Flipboard: The closest thing to a magazine experience on mobile, Flipboard arguably presents the most readable, news-centric view of your social stream by letting you view stories that people in your Twitter or Facebook networks have shared. Unfortunately, it doesn’t do a lot of filtering or weighting of those stories (to make the most-shared ones more prominent, for instance).

Pulse: LinkedIn has been putting a lot of effort into curating news, and Pulse shows some of the fruits of that effort. Its most useful feature is the ability to notify you whenever one of your LinkedIn contacts is mentioned in the news. It also presents a list of stories based on what people in your network are sharing, which can be handy — but that feed is often dominated by the kind of self-promotional stuff that many people on LinkedIn can’t stop posting. More relevant are the daily news roundups from LinkedIn’s editors.

Nuzzel: This app has been getting a lot of press lately, first because Twitter investor Chris Sacca suggested that Twitter ought to buy it. It’s not a bad idea: Nuzzel actually makes Twitter useful for news by looking at the URLs that the people you follow are tweeting. If enough of them tweet the same URL, it puts that story in your news feed on Nuzzel; if even more people tweet it, Nuzzel will send a notification to your device. That’s handy if you have interesting people in your Twitter feed who tweet about news you’re interested in, but Nuzzel also offers some curated lists that can augment that, and may be expanding its curated feeds soon. I like the Nuzzel experience a lot, even if its algorithm is relatively basic — showing that you don’t necessarily need high-order artificial intelligence to extract the news from Twitter.

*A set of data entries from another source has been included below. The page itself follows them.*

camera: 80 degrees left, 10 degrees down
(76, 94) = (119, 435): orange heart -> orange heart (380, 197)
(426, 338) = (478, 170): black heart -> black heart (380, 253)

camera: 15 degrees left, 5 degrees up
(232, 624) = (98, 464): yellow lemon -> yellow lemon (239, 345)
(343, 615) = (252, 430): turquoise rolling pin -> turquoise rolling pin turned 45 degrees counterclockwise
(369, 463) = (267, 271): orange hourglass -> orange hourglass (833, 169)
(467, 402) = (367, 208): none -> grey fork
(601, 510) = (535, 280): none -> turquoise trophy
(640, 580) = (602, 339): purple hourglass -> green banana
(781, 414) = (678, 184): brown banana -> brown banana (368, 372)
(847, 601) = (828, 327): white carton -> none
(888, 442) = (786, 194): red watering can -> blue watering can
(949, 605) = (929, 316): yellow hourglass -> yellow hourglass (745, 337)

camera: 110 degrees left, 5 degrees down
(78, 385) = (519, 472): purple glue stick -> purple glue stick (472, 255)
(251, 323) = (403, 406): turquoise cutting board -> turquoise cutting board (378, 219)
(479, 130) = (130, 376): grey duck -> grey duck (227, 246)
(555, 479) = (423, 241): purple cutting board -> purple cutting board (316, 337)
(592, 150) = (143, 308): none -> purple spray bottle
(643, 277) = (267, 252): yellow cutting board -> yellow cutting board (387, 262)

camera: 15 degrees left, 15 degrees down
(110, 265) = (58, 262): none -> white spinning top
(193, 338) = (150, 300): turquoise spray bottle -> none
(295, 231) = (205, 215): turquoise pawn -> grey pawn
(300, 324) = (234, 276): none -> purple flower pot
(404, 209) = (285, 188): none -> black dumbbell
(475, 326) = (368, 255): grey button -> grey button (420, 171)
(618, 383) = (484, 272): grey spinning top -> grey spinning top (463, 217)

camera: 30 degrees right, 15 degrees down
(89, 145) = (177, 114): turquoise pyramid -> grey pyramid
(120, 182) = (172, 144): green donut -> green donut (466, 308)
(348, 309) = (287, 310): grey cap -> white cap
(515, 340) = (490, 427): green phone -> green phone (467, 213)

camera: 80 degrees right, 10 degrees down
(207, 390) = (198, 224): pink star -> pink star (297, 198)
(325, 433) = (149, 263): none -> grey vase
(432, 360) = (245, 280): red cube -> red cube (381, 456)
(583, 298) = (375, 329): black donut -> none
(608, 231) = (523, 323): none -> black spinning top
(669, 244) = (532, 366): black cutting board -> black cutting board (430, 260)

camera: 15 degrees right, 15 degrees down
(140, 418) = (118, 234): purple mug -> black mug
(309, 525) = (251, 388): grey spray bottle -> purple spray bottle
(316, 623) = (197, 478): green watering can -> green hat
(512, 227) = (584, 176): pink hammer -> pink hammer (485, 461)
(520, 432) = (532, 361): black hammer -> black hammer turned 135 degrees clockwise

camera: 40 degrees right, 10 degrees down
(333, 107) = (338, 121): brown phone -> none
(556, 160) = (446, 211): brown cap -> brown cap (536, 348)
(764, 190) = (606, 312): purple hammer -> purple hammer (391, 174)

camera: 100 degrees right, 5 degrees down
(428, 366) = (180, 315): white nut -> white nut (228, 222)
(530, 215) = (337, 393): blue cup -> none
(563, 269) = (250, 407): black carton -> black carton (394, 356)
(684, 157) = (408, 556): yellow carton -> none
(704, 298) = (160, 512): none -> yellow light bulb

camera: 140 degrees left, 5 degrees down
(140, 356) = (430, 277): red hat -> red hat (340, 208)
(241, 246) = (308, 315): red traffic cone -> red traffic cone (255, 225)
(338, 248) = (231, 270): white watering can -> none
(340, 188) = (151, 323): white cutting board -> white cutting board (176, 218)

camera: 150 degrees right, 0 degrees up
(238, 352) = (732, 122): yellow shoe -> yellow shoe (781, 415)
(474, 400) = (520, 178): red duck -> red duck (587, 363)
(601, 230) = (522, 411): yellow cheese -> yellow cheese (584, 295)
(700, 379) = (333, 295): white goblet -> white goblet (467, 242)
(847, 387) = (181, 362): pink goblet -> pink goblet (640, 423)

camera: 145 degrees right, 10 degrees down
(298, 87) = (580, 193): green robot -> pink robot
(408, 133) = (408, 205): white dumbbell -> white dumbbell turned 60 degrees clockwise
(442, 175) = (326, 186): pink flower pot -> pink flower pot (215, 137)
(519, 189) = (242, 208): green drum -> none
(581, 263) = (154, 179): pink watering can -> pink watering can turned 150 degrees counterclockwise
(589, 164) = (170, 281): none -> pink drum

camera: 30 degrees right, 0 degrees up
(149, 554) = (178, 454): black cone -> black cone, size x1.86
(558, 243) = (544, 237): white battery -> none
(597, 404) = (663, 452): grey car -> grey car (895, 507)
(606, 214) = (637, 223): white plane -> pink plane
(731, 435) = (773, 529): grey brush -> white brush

Twitter Moments: If you want a TV-like experience showing you some cool pictures and videos from the top news, sports, and entertainment topics, this is the place to go. I’ve been using it for less than a day, since it was first released, but my initial impression is that this is a good way for Twitter to highlight interesting things without asking me to do a lot of work to find those things. The big drawback is that it’s entirely self-contained: None of the tweets link out to stories on the Web, so if I want to see more than just headlines and pictures, I have to go somewhere else.

Upvoted: One more site worth mentioning just launched: Upvoted, a homepage that Reddit has put together out of the stories posted on that social network. One key feature of Upvoted: It’s just the stories, no comments or votes allowed. In other words, if you love Reddit’s obsession with nerd culture, kitten GIFs, space exploration, and geek love stories, but you hate its toxic mix of racism, sexism, and juvenile stupidity, Upvoted is the place for you.

What conclusions can you draw from this admittedly biased and ad-hoc survey of the landscape? First of all, Twitter Moments is way behind the rest of the pack in terms of social curation capabilities. It is hardly the “bold change” Twitter execs want you to believe it is: It’s kinda neat, but ultimately underwhelming.

Second, nobody is really using algorithms of any sophistication, with the possible exception of Google News: All of these sites and apps rely on the most basic stats, such as how many times a URL is shared, and most of them — including Twitter — add a significant layer of human curation. You’d think it would be pretty easy for Twitter — or someone else — to come up with a more effective solution than that.

Third, news consumers still have to put a fair amount of work in before they can get the news they want, consistently and readably. There is still a big opportunity for a company that can figure out how to curate a set of news, tailored to each reader’s interest, with speed and reliability.

Whether there’s a business model in doing that remains to be seen, however: The news has not exactly been a good place to find high rates of return on investment in the past few decades, and it’s getting even worse as online advertising approaches the end of the line. But that’s a topic for another day.